A visual inspection will uncover any exterior defects requiring replacement of the sensor. Look for cracks in the body of the sensor or leaks from around the threads. Inspect the wire connector for any pushed-out or corroded pins.

  • Using a volt-ohm meter, check the reference voltage with the key in the on position. It should have a 5-volt reference voltage at one terminal.
  • Start the engine, and allow it to warm to normal operating temperature. The voltage read on the 5-volt reference wire should drop to approximately 1 volt or less. This test must be performed while the sensor is connected. You will need to back probe the reference wire either at the PCM or at the sensor. If the sensor is out of range, replace it.

CTS Replacement Procedure

  • Drain some of the engine coolant to prevent loss as the sensor is removed.
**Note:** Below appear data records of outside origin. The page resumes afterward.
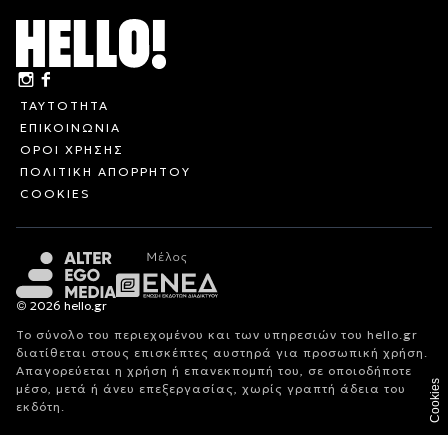
ΤΑΥΤΟΤΗΤΑ
ΕΠΙΚΟΙΝΩΝΙΑ
ΟΡΟΙ ΧΡΗΣΗΣ
ΠΟΛΙΤΙΚΗ ΑΠΟΡΡΗΤΟΥ
COOKIES
© 2026 hello.gr
Το σύνολο του περιεχομένου και των υπηρεσιών του hello.gr
διατίθεται στους επισκέπτες αυστηρά για προσωπική χρήση.
Απαγορεύεται η χρήση ή επανεκπομπή του, σε οποιοδήποτε
Cookies
μέσο, μετά ή άνευ επεξεργασίας, χωρίς γραπτή άδεια του
εκδότη.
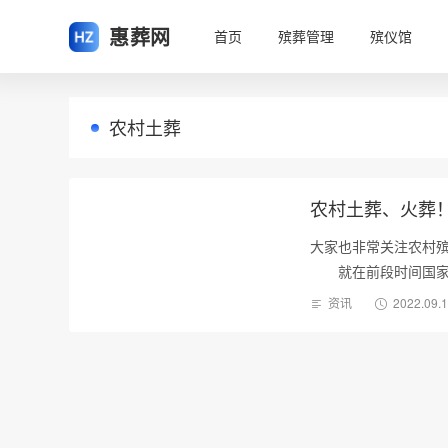
惠葬网
首页
殡葬管理
殡仪馆
农村土葬
农村土葬、火葬！
大家也非常关注农村殡
就在前段时间国家相
资讯
2022.09.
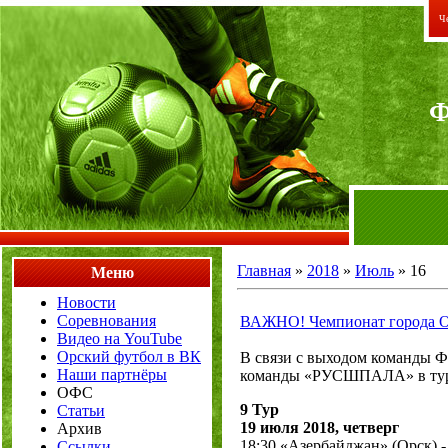
Че
Главная
»
2018
»
Июль
»
16
Меню
Новости
Соревнования
ВАЖНО! Чемпионат города Ор
Видео на YouTube
Орский футбол в ВК
В связи с выходом команды Ф
Наши партнёры
команды «РУСШПАЛА» в турни
ОФС
9 Тур
Статьи
19 июля 2018, четверг
Архив
18:30 «Азербайджан» (Орск)
Ссылки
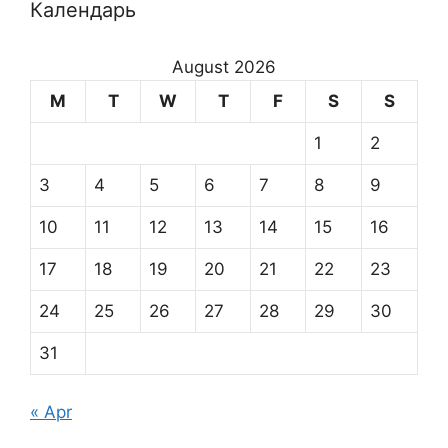
Календарь
August 2026
M
T
W
T
F
S
S
1
2
3
4
5
6
7
8
9
10
11
12
13
14
15
16
17
18
19
20
21
22
23
24
25
26
27
28
29
30
31
« Apr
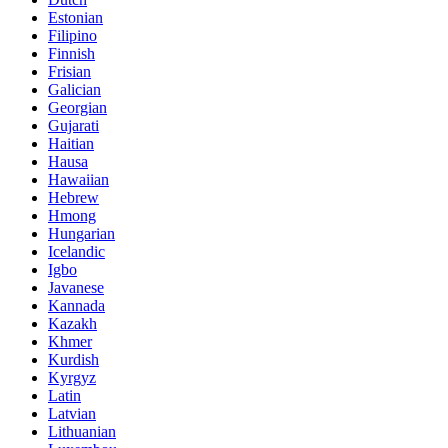
Estonian
Filipino
Finnish
Frisian
Galician
Georgian
Gujarati
Haitian
Hausa
Hawaiian
Hebrew
Hmong
Hungarian
Icelandic
Igbo
Javanese
Kannada
Kazakh
Khmer
Kurdish
Kyrgyz
Latin
Latvian
Lithuanian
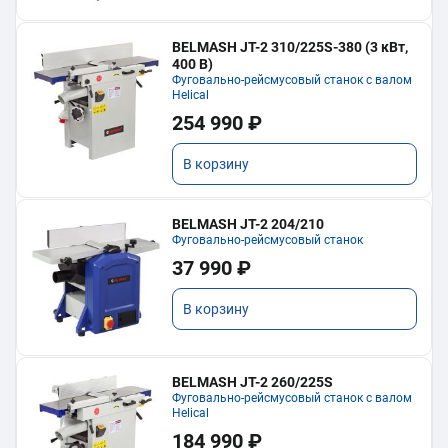
BELMASH JT-2 310/225S-380 (3 кВт,
400 В)
Фуговально-рейсмусовый станок с валом
Helical
254 990 ₽
В корзину
BELMASH JT-2 204/210
Фуговально-рейсмусовый станок
37 990 ₽
В корзину
BELMASH JT-2 260/225S
Фуговально-рейсмусовый станок с валом
Helical
184 990 ₽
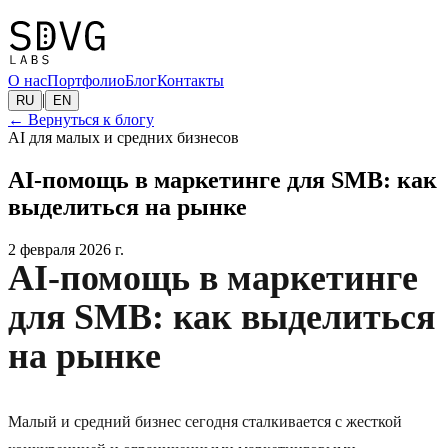
О нас
Портфолио
Блог
Контакты
|
RU
EN
←
Вернуться к блогу
AI для малых и средних бизнесов
AI-помощь в маркетинге для SMB: как
выделиться на рынке
2 февраля 2026 г.
AI-помощь в маркетинге
для SMB: как выделиться
на рынке
Малый и средний бизнес сегодня сталкивается с жесткой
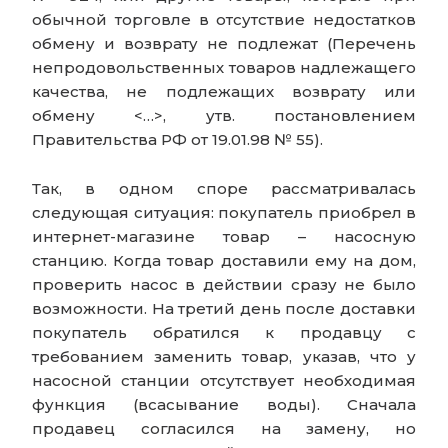
обычной торговле в отсутствие недостатков
обмену и возврату не подлежат (Перечень
непродовольственных товаров надлежащего
качества, не подлежащих возврату или
обмену <…>, утв. постановлением
Правительства РФ от 19.01.98 № 55).
Так, в одном споре рассматривалась
следующая ситуация: покупатель приобрел в
интернет-магазине товар – насосную
станцию. Когда товар доставили ему на дом,
проверить насос в действии сразу не было
возможности. На третий день после доставки
покупатель обратился к продавцу с
требованием заменить товар, указав, что у
насосной станции отсутствует необходимая
функция (всасывание воды). Сначала
продавец согласился на замену, но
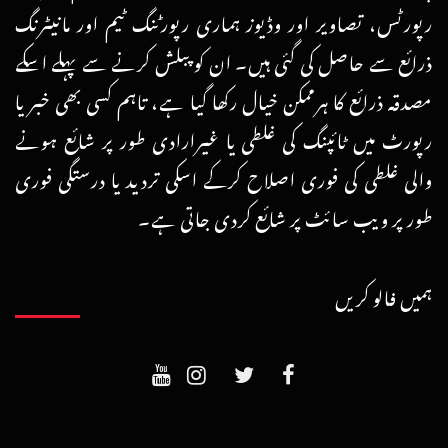
رپورٹس، تصاویر اور وڈیوز ہماری رپورٹنگ ٹیم اور مانیٹرنگ
ذرائع سے حاصل کی گئی ہیں۔ ان کو پبلش کرنے سے پہلے اسکے
مصدقہ ذرائع کا ہرممکن خیال رکھا گیا ہے، تاہم کسی بھی خبر یا
رپورٹ میں ٹائپنگ کی غلطی یا غیرارادی طور پر شائع ہونے
والی غلطی کی فوری اصلاح کرکے اسکی تردید یا درستگی فوری
طور پر ویب سائٹ پر شائع کردی جاتی ہے۔
ہمیں فالو کریں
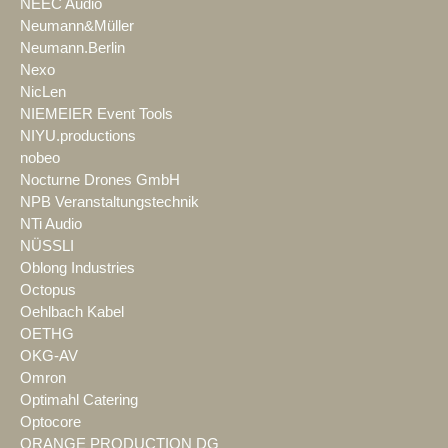
NEEC Audio
Neumann&Müller
Neumann.Berlin
Nexo
NicLen
NIEMEIER Event Tools
NIYU.productions
nobeo
Nocturne Drones GmbH
NPB Veranstaltungstechnik
NTi Audio
NÜSSLI
Oblong Industries
Octopus
Oehlbach Kabel
OETHG
OKG-AV
Omron
Optimahl Catering
Optocore
ORANGE PRODUCTION DG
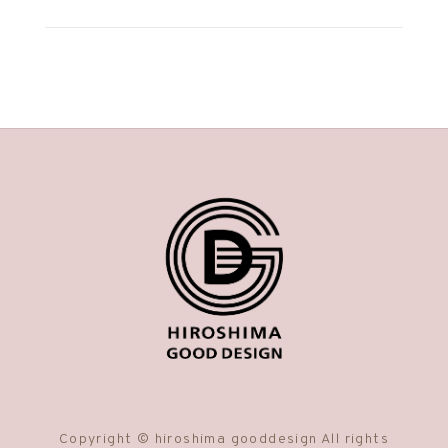
Copyright © hiroshima gooddesign All rights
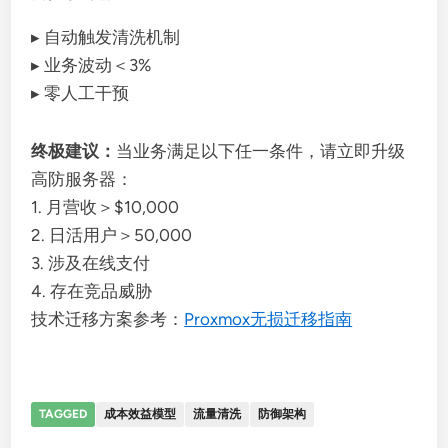
▸ 自动触发清洗机制
▸ 业务波动＜3%
▸ 零人工干预
终极建议：
当业务满足以下任一条件，请立即升级
高防服务器：
1. 月营收＞$10,000
2. 日活用户＞50,000
3. 涉及在线支付
4. 存在竞品威胁
技术迁移方案参考：
Proxmox无损迁移指南
TAGGED
成本效益模型
流量清洗
防御架构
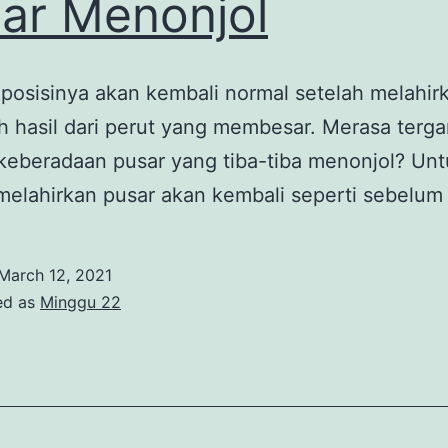
ar Menonjol
posisinya akan kembali normal setelah melahir
ah hasil dari perut yang membesar. Merasa terg
keberadaan pusar yang tiba-tiba menonjol? Un
melahirkan pusar akan kembali seperti sebelum 
March 12, 2021
ed as
Minggu 22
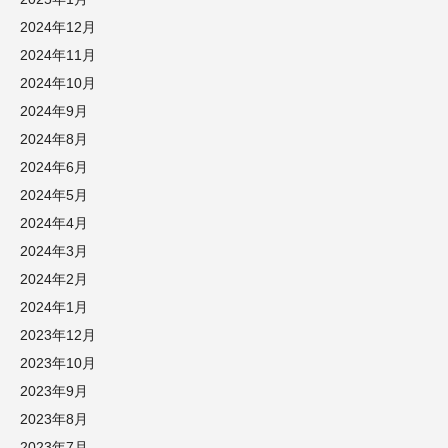
2024年12月
2024年11月
2024年10月
2024年9月
2024年8月
2024年6月
2024年5月
2024年4月
2024年3月
2024年2月
2024年1月
2023年12月
2023年10月
2023年9月
2023年8月
2023年7月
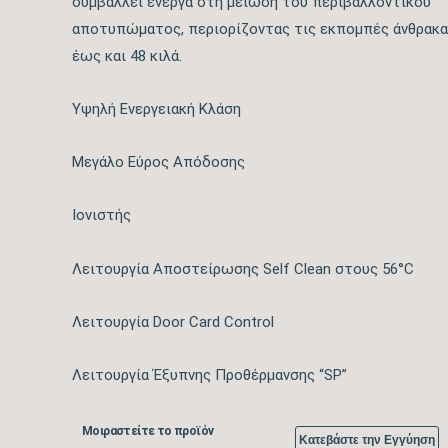
συμβάλλει ενεργά στη μείωση του περιβαλλοντικού
αποτυπώματος, περιορίζοντας τις εκπομπές άνθρακα
έως και 48 κιλά.​
Υψηλή Ενεργειακή Κλάση
Μεγάλο Εύρος Απόδοσης
Ιονιστής
Λειτουργία Αποστείρωσης Self Clean στους 56°C
Λειτουργία Door Card Control
Λειτουργία Έξυπνης Προθέρμανσης “SP”
Μοιραστείτε το προϊόν
Κατεβάστε την Εγγύηση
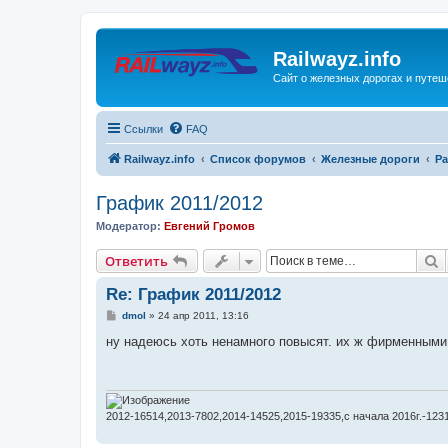
Railwayz.info
Сайт о железных дорогах и путе
Ссылки
FAQ
Railwayz.info
Список форумов
Железные дороги
Ра
График 2011/2012
Модератор:
Евгений Громов
П
Ответить
Re: График 2011/2012
С
dmol
»
24 апр 2011, 13:16
о
о
ну надеюсь хоть ненамного повысят. их ж фирменными
б
щ
е
н
и
е
2012-16514,2013-7802,2014-14525,2015-19335,с начала 2016г.-123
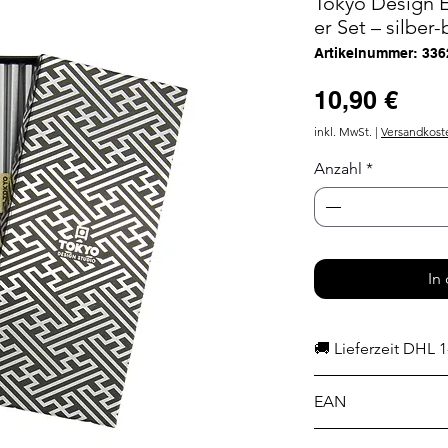
Tokyo Design E
er Set – silber
Artikelnummer: 336
Prei
10,90 €
inkl. MwSt.
|
Versandkost
Anzahl
*
In
🚚 Lieferzeit DHL 1
EAN
8721041612176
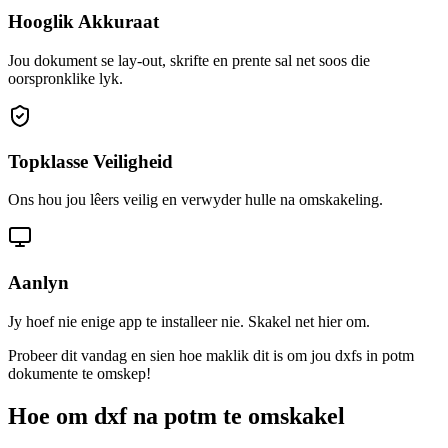
Hooglik Akkuraat
Jou dokument se lay-out, skrifte en prente sal net soos die
oorspronklike lyk.
Topklasse Veiligheid
Ons hou jou lêers veilig en verwyder hulle na omskakeling.
Aanlyn
Jy hoef nie enige app te installeer nie. Skakel net hier om.
Probeer dit vandag en sien hoe maklik dit is om jou dxfs in potm
dokumente te omskep!
Hoe om dxf na potm te omskakel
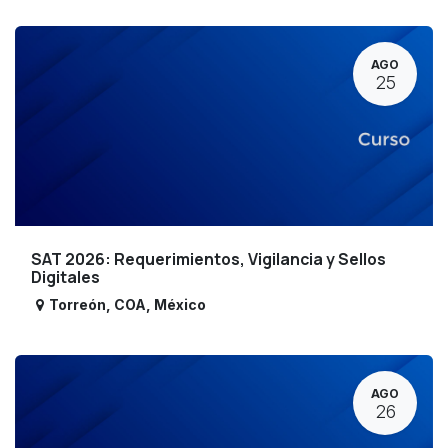
AGO
25
SAT 2026: Requerimientos, Vigilancia y Sellos
Digitales
Torreón
,
COA
,
México
AGO
26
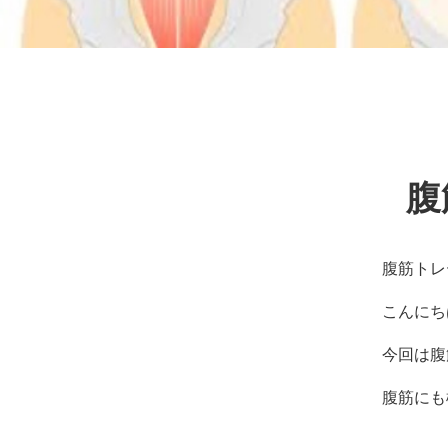
ッ
サ
ー
ジ
｜
治
療
家
が
腹
行
う
治
腹筋トレ
療
の
こんにち
た
め
今回は腹
の
ア
腹筋にも
ー
ク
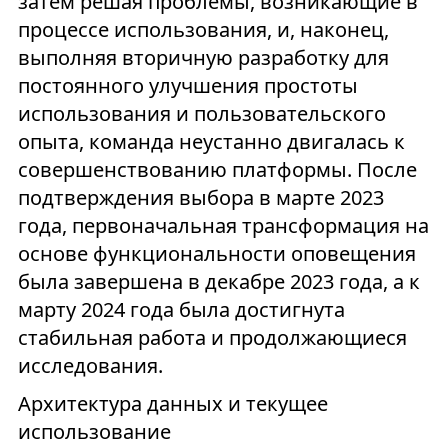
затем решая проблемы, возникающие в
процессе использования, и, наконец,
выполняя вторичную разработку для
постоянного улучшения простоты
использования и пользовательского
опыта, команда неустанно двигалась к
совершенствованию платформы. После
подтверждения выбора в марте 2023
года, первоначальная трансформация на
основе функциональности оповещения
была завершена в декабре 2023 года, а к
марту 2024 года была достигнута
стабильная работа и продолжающиеся
исследования.
Архитектура данных и текущее
использование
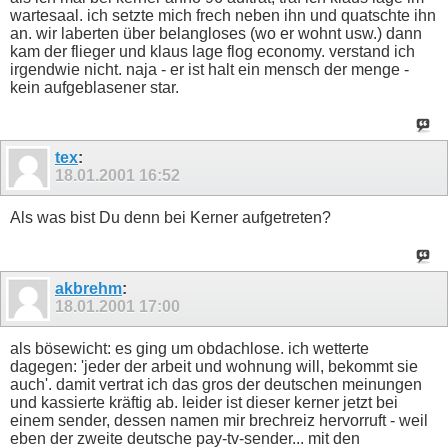
wartesaal. ich setzte mich frech neben ihn und quatschte ihn
an. wir laberten über belangloses (wo er wohnt usw.) dann
kam der flieger und klaus lage flog economy. verstand ich
irgendwie nicht. naja - er ist halt ein mensch der menge -
kein aufgeblasener star.
tex
:
18.01.2001
16:52
Als was bist Du denn bei Kerner aufgetreten?
akbrehm
:
18.01.2001
17:00
als bösewicht: es ging um obdachlose. ich wetterte
dagegen: 'jeder der arbeit und wohnung will, bekommt sie
auch'. damit vertrat ich das gros der deutschen meinungen
und kassierte kräftig ab. leider ist dieser kerner jetzt bei
einem sender, dessen namen mir brechreiz hervorruft - weil
eben der zweite deutsche pay-tv-sender... mit den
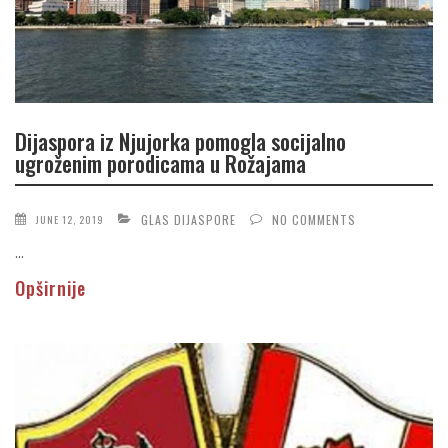
Dijaspora iz Njujorka pomogla socijalno
ugroženim porodicama u Rožajama
GLAS DIJASPORE
NO COMMENTS
JUNE 12, 2019
...
Opširnije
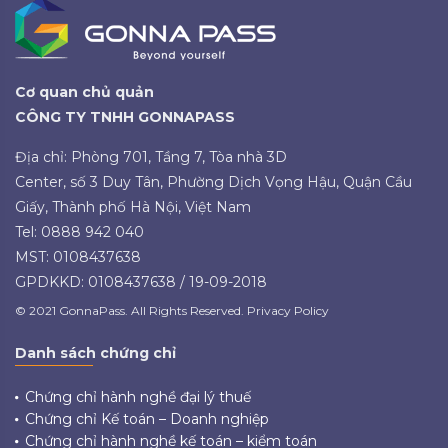
Cơ quan chủ quản
CÔNG TY TNHH GONNAPASS
Địa chỉ: Phòng 701, Tầng 7, Tòa nhà 3D
Center, số 3 Duy Tân, Phường Dịch Vọng Hậu, Quận Cầu
Giấy, Thành phố Hà Nội, Việt Nam
Tel: 0888 942 040
MST: 0108437638
GPDKKD: 0108437638 / 19-09-2018
© 2021 GonnaPass. All Rights Reserved. Privacy Policy
Danh sách chứng chỉ
Chứng chỉ hành nghề đại lý thuế
Chứng chỉ Kế toán – Doanh nghiệp
Chứng chỉ hành nghề kế toán – kiểm toán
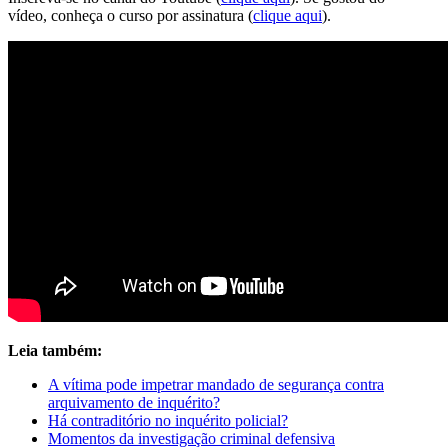
vídeo, conheça o curso por assinatura (
clique aqui
).
Leia também:
A vítima pode impetrar mandado de segurança contra
arquivamento de inquérito?
Há contraditório no inquérito policial?
Momentos da investigação criminal defensiva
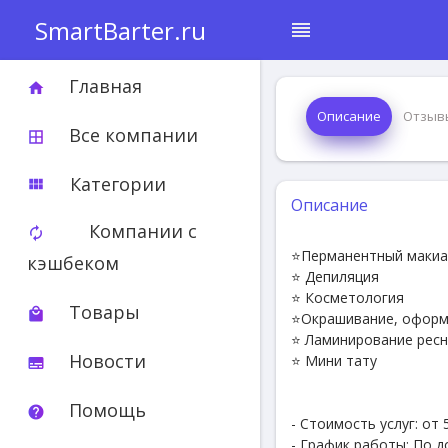
SmartBarter.ru
reorder
Главная
home
Описание
Отзыв
Все компании
border_all
Категории
view_module
Описание
Компании с
autorenew
⭐Перманентный макиа
кэшбеком
⭐ Депиляция
⭐ Косметология
Товары
local_mall
⭐Окрашивание, оформ
⭐ Ламинирование рес
Новости
⭐ Мини тату
subtitles
Помощь
help
- Стоимость услуг: от 
- График работы: По 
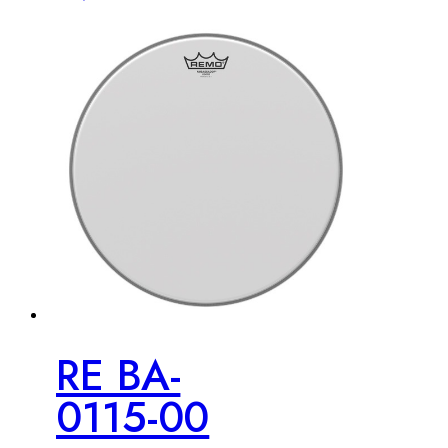
RE BA-
0115-00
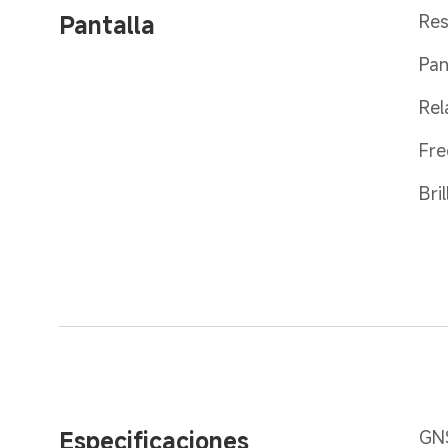
Pantalla
Res
Pan
Rel
Fre
Bri
Especificaciones
GNS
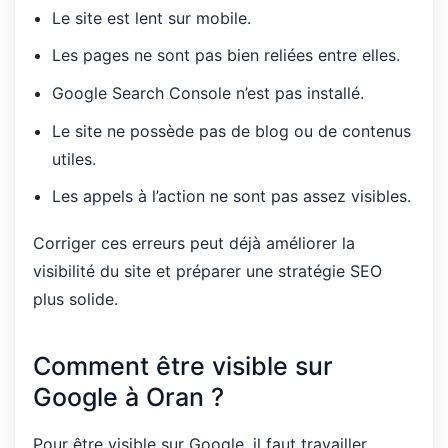
Le site est lent sur mobile.
Les pages ne sont pas bien reliées entre elles.
Google Search Console n’est pas installé.
Le site ne possède pas de blog ou de contenus
utiles.
Les appels à l’action ne sont pas assez visibles.
Corriger ces erreurs peut déjà améliorer la
visibilité du site et préparer une stratégie SEO
plus solide.
Comment être visible sur
Google à Oran ?
Pour être visible sur Google, il faut travailler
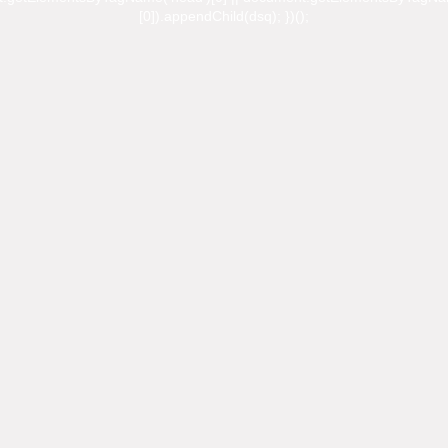
[0]).appendChild(dsq); })();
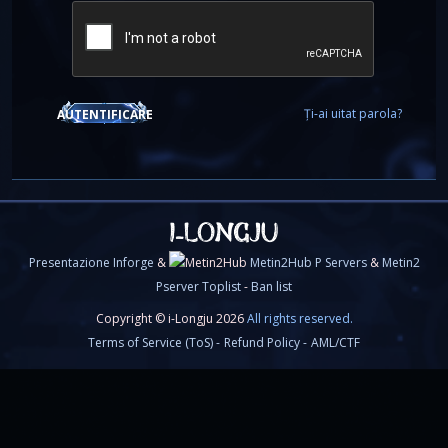
Ți-ai uitat parola?
AUTENTIFICARE
Presentazione Inforge
&
Metin2Hub P Servers
&
Metin2
Pserver Toplist
-
Ban list
Copyright © i-Longju 2026
All rights reserved.
Terms of Service (ToS) -
Refund Policy -
AML/CTF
Dispose of coolant according to federal, state and local regulations.
  • Remove the electrical wiring harness from the sensor.
  • Using the proper wrench, remove the sensor.
  • Check the new sensor and make sure that it has thread tape or a sealing compound on the threads to prevent leaks before installing it.
  • Install the sensor into the engine block.
  • Connect the electrical connector.

Refill the radiator with the vehicle manufacturer’s recommended mix of antifreeze and distilled water, and bleed out all of the air in the system.